Rice University researchers claim that just a few nanoscale tweaks could enable graphene-nanotube junctions do extremely well at transferring heat. The Rice lab of theoretical physicist Boris Yakobson discovered that placing a cone-like “chimney” between the graphene and nanotube all but eliminates a barrier that hinders heat from escaping.
The research findings have been published in the American Chemical Society’s Journal of Physical Chemistry C.
Heat is transfered through phonons, quasiparticle waves that also convey sound. The Rice theory provides an approach to direct damaging heat away from next-generation nano-electronics.
Both graphene and carbon nanotubes contain six-atom rings, which produce a chicken-wire appearance, and both do extremely well at rapidly transferring electricity and phonons.
But when a nanotube grows from graphene, atoms aid the turn by developing heptagonal rings instead.
Researchers have established that forests of nanotubes grown from graphene are best for storing hydrogen for energy applications, however in electronics, the heptagons disperse phonons and block the dispersion of heat via the pillars.
The Rice researchers found out via computer simulations that removing atoms here and there from the 2D graphene base would compel a cone to develop between the graphene and the nanotube. The geometric properties of the graphene-to-cone and cone-to-nanotube transitions need the same total number of heptagons, but they are more lightly spaced and leave a clear path of hexagons available for heat to speed up the chimney.
Our interest in advancing new applications for low-dimensional carbon — fullerenes, nanotubes and graphene — is broad. One way is to use them as building blocks to fill three-dimensional spaces with different designs, creating anisotropic, nonuniform scaffolds with properties that none of the current bulk materials have. In this case, we studied a combination of nanotubes and graphene, connected by cones, motivated by seeing such shapes obtained in our colleagues’ experimental labs.
The researchers examined phonon conduction via simulations of pillared graphene, free-standing nanotubes, and nano-chimneys with a cone radius of either 20 or 40 Å. The pillared graphene was 20 % less conductive compared to plain nanotubes. The 20-Å nano-chimneys were as conductive as plain nanotubes. In contrast, 40-Å cones were 20 % better than the nanotubes.
The tunability of such structures is virtually limitless, stemming from the vast combinatorial possibilities of arranging the elementary modules. The actual challenge is to find the most useful structures given a vast number of possibilities and then make them in the lab reliably.
Alex Kutana, a Rice research scientist and co-author of the study.

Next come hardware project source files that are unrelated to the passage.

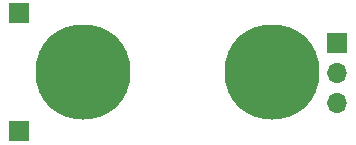
<source format=gbr>
%TF.GenerationSoftware,KiCad,Pcbnew,7.0.5*%
%TF.CreationDate,2024-02-16T16:10:37-06:00*%
%TF.ProjectId,GATE,47415445-2e6b-4696-9361-645f70636258,rev?*%
%TF.SameCoordinates,Original*%
%TF.FileFunction,Soldermask,Bot*%
%TF.FilePolarity,Negative*%
%FSLAX46Y46*%
G04 Gerber Fmt 4.6, Leading zero omitted, Abs format (unit mm)*
G04 Created by KiCad (PCBNEW 7.0.5) date 2024-02-16 16:10:37*
%MOMM*%
%LPD*%
G01*
G04 APERTURE LIST*
%ADD10R,1.700000X1.700000*%
%ADD11O,1.700000X1.700000*%
%ADD12C,8.050000*%
G04 APERTURE END LIST*
D10*
%TO.C,J1*%
X141500000Y-82500000D03*
%TD*%
%TO.C,J2*%
X141500000Y-92500000D03*
%TD*%
D11*
%TO.C,J3*%
X168500000Y-90080000D03*
X168500000Y-87540000D03*
D10*
X168500000Y-85000000D03*
%TD*%
D12*
%TO.C,J4*%
X147000000Y-87500000D03*
%TD*%
%TO.C,J5*%
X163000000Y-87500000D03*
%TD*%
M02*

</source>
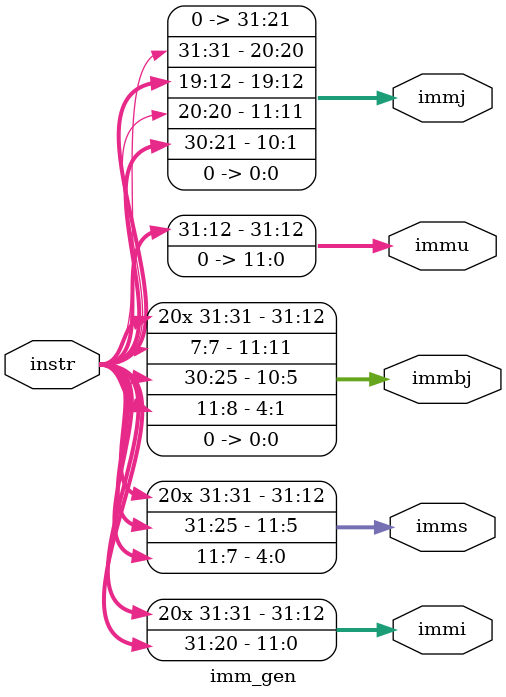
<source format=v>
`timescale 1ns / 1ps


module imm_gen(
    input [31:0] instr,
    output reg [31:0] immi,
    output reg [31:0] imms,
    output reg [31:0] immbj,
    output reg [31:0] immu,
    output reg [31:0] immj
    );
    
    always@(*)
    begin
    immi  <=  {{21{instr[31]}}, instr[30:20]};
    imms  <=  {{21{instr[31]}}, instr[30:25], instr[11:7]};
    immbj <=  {{20{instr[31]}}, instr[7], instr[30:25], instr[11:8], 1'b0}; 
    immu  <=  {instr[31:12], 12'b0};
    immj  <=  {11'b0,instr[31],instr[19:12],instr[20],instr[30:21], 1'b0};
    
    end
endmodule

</source>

“In the present case, the fine-tuning parameters could be cone shapes and radii, nanotube spacing, lengths and diameters. Interestingly, the nano-chimneys also act like thermal diodes, with heat flowing faster in one direction than the other,” he said.
The lead author of the paper is Rice graduate student Ziang Zhang. The co-author is Ajit Roy, a principal materials research engineer at the Air Force Research Laboratory in Dayton, Ohio. Yakobson is the Karl F. Hasselmann Professor of Materials Science and NanoEngineering and a professor of chemistry.
The Air Force Office of Scientific Research and its Multidisciplinary University Research Initiative provided assistance for this research. Calculations were performed on Rice’s National Science Foundation-supported DAVinCI supercomputer administered by the Center for Research Compting, procured in collaboration with the Ken Kennedy Institute for Information Technology. Simulated nano-chimneys developed by researchers at Rice University could assist in keeping next-generation nano-electronics cool by improving heat dissipation.